Snack: Apple with tea. Calories: 70
Lunch: The rest of the blackened salmon (half a fillet), one serving of quinoa. No idea why the quinoa looks green in this photo, I assure you it’s not! LOL Calories: 337
Snack: String cheese. Calories: 80
Dinner: I saw a friend and then ran some errands and ending up getting home later than I was planning on. I needed something quick and easy! I had some chili with sour cream and tortilla chips, steamed broccoli with Goddess dressing on the side. Calories: 640
Dessert: Fun sized Snickers bar. Calories: 90
Exercise: It was a rest day but I did a lot of walking!
Breakfast: Trader Joe’s oatmeal with a little brown sugar, coconut flakes and some protein powder, unsweetened iced tea, coffee with creamer.

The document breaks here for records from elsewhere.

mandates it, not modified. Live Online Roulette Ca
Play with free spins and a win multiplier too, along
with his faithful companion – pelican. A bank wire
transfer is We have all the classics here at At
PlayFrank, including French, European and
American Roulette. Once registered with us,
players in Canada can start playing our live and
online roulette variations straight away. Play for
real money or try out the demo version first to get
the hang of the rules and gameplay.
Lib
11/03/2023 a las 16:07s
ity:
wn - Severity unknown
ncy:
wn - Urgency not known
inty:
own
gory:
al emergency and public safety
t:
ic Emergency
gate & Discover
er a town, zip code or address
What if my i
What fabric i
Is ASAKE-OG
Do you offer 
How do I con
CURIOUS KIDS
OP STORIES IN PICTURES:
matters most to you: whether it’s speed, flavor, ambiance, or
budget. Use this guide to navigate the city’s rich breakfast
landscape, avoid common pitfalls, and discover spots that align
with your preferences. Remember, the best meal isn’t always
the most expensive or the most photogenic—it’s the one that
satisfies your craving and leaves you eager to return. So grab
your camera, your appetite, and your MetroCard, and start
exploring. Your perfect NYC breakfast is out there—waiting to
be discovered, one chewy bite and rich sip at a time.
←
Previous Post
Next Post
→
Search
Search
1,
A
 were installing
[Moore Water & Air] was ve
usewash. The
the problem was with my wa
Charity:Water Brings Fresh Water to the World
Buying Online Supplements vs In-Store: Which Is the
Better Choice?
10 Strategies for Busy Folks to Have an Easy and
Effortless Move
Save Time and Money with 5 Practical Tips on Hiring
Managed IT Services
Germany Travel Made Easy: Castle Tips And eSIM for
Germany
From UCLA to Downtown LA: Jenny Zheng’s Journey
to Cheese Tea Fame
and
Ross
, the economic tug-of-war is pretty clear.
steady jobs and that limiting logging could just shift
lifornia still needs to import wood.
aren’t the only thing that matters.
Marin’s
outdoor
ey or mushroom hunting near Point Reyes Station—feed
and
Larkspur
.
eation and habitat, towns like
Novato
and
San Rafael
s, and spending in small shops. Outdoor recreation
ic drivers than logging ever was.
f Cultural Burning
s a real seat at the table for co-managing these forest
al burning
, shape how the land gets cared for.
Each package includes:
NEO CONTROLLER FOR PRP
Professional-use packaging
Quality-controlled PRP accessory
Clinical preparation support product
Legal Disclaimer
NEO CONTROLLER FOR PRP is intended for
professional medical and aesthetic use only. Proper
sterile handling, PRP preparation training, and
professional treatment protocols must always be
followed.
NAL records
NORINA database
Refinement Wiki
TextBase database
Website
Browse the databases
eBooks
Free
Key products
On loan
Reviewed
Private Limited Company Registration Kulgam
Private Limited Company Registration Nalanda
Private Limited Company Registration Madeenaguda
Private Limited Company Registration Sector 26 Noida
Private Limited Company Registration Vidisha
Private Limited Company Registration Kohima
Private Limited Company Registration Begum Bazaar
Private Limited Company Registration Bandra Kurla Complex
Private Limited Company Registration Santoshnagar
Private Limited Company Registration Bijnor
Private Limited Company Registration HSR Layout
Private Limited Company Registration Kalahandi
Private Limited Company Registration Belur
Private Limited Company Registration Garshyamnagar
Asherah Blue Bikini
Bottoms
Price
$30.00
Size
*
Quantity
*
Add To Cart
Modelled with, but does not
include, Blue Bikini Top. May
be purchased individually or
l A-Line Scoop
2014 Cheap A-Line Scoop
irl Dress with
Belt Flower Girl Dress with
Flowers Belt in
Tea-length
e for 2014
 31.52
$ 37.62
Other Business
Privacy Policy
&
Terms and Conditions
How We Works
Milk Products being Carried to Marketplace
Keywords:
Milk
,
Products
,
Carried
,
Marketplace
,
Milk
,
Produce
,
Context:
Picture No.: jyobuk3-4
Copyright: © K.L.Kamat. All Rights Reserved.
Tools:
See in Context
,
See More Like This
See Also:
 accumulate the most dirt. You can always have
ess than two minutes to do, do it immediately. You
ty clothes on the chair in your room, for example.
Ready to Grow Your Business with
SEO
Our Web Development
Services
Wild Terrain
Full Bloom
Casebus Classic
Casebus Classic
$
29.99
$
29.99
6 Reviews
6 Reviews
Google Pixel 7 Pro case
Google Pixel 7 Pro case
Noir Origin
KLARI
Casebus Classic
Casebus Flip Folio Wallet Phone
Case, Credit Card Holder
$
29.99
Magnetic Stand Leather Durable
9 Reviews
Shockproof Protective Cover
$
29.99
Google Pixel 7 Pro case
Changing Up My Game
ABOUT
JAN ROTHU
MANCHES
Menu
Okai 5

Calories: 358
Snack: Apple. Calories: 70
Lunch: Two turkey slices made into wraps with a little mayo, mustard, spinach and Craisins. Guacamole with celery and carrots. Calories: 259
Snack: Plain Greek yogurt with strawberry slices and coconut flakes. Pre-swim snack. Calories: 129
Dinner: Papa Murphy’s DeLite pizza and two glasses of wine. Calories: 694
Breakfast: Saturday morning I had a grapefruit and and English muffin with cinnamon and splenda, a small glass of milk and coffee with creamer. Calories: 392
Lunch: Chili with sour cream and some tortilla chips. Calories: 417
Snack: Had a few bites of Michael’s popcorn at the movies (we saw the Avengers!) and had to estimate on the calories. Calories: 190
Dinner: Quinoa with steamed broccoli and Goddess dressing, Michael’s amazing garlic butter shrimp, 1 glass of wine. Calories: 656
Dessert: Way too much chocolate.
Gym: I did some weight lifting and then the elliptical. Burned 577 calories.
Breakfast: Bowl of Rice Krispies cereal, an English muffin and coffee with creamer. Calories: 389
Lunch: Turkey sandwich with cheese on gluten free bread. Calories: 491
Snack: Blueberries. Calories: 83
Dinner: Homemade burger with cheese on a sandwich thin, pickles and baby carrots and Laughing Cow cheese on the side. One glass of wine. Calories: 636
Fitness: Went for a 5.72 mile hike. Burned 542 calories.